Alors que nous devrions être motivés pour réussir et que le moyen d'y arriver semble simple (travailler), ce qui se déroule dans nos tête n'est pas ce que les profs ont escomptés : nous sommes écrasés par le stress qui rythme le fond de notre vie, la petite voix si vraie et si terrible qui nous murmure "pense à ton avenir" mine notre volonté. Ceux qui ne réussissent pas ne comprennent pas, ils ont travaillé pourtant, ce qui sont au sommet ne comprennnent pas non plus : ils n'ont pas fait grand chose; blocages pour certains, facilités pour d'autres, travailler pour réussir semble convenir à ceux qui sont dépourvus des deux, reste à savoir si de telles personnes existent, mais toute une administration ne doute pas de leur existence. Les trois quarts des profs votent à gauche et pourtant ils continuent de proférer un élitisme archaïque qui n'aide personne pour la construction de son avenir, sont-ce les grandes instances de l'Education Nationale qui donnent de tels directives ? Même si administrer un coup de pied au cul du mammouth semble laborieux, j'offre quelque suggestions pour que l'égalité des chances deviennent de plus en plus une réalité :

- Engager de vrais psychologues, si possible psychanalystes, dans les bahuts pour qu'ils s'occupent des cas d'échecs scolaires.
- En plus des étudiants désirant devenir enseignants, privilégier les étudiants psychologues comme surveillants dans les collèges.

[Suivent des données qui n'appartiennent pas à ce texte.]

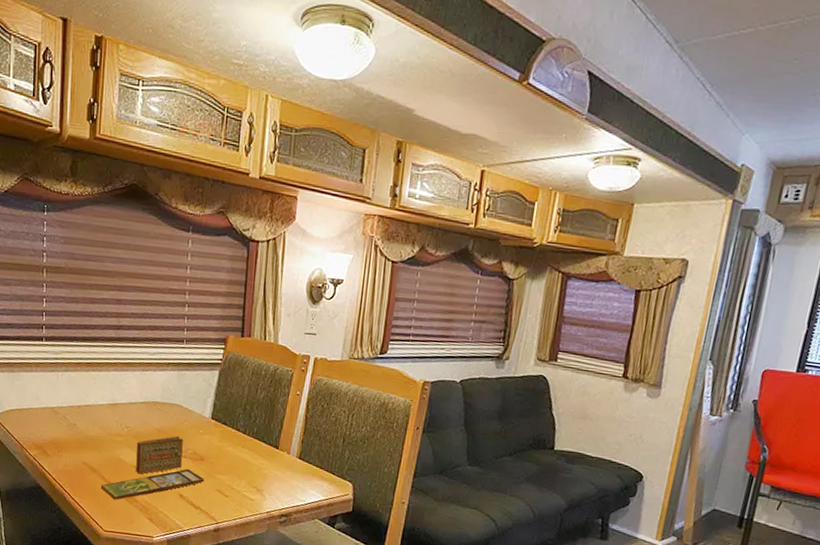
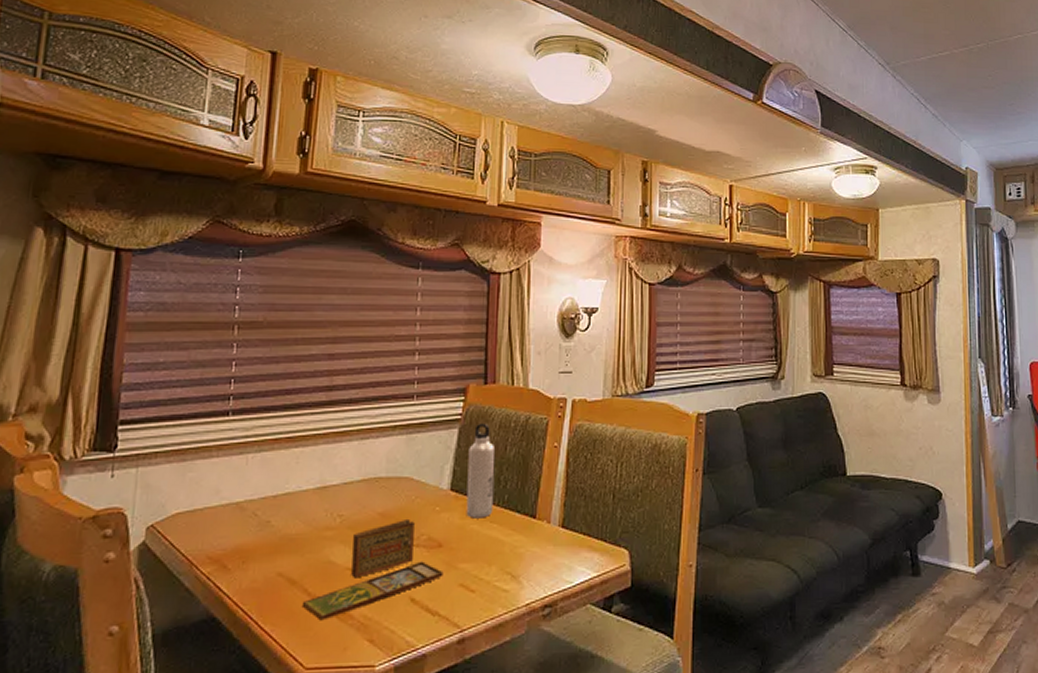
water bottle: none [223,368,248,444] -> present [466,423,496,519]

- Ne plus orienter le programme de terminale uniquement pour ceux qui veulent aller en prépa, honneur à la majorité.
- Stopper la propagande pour les classes scientifiques et insister sur ce que signifie "scientifique", afin d'éviter les mauvaises orientations et rétablir un équilibre entre les différentes filières L, ES et S.
- Arrêtez de traiter les S comme une élite, certains professeurs vont jusqu'à être dégradant envers pour les autres filières
- Abolir des mentalités l'idée de l'homo terminalus, revenir à la réalité, s'intéresser plus à la santé mentale des élèves qu'à leur méthode de travail.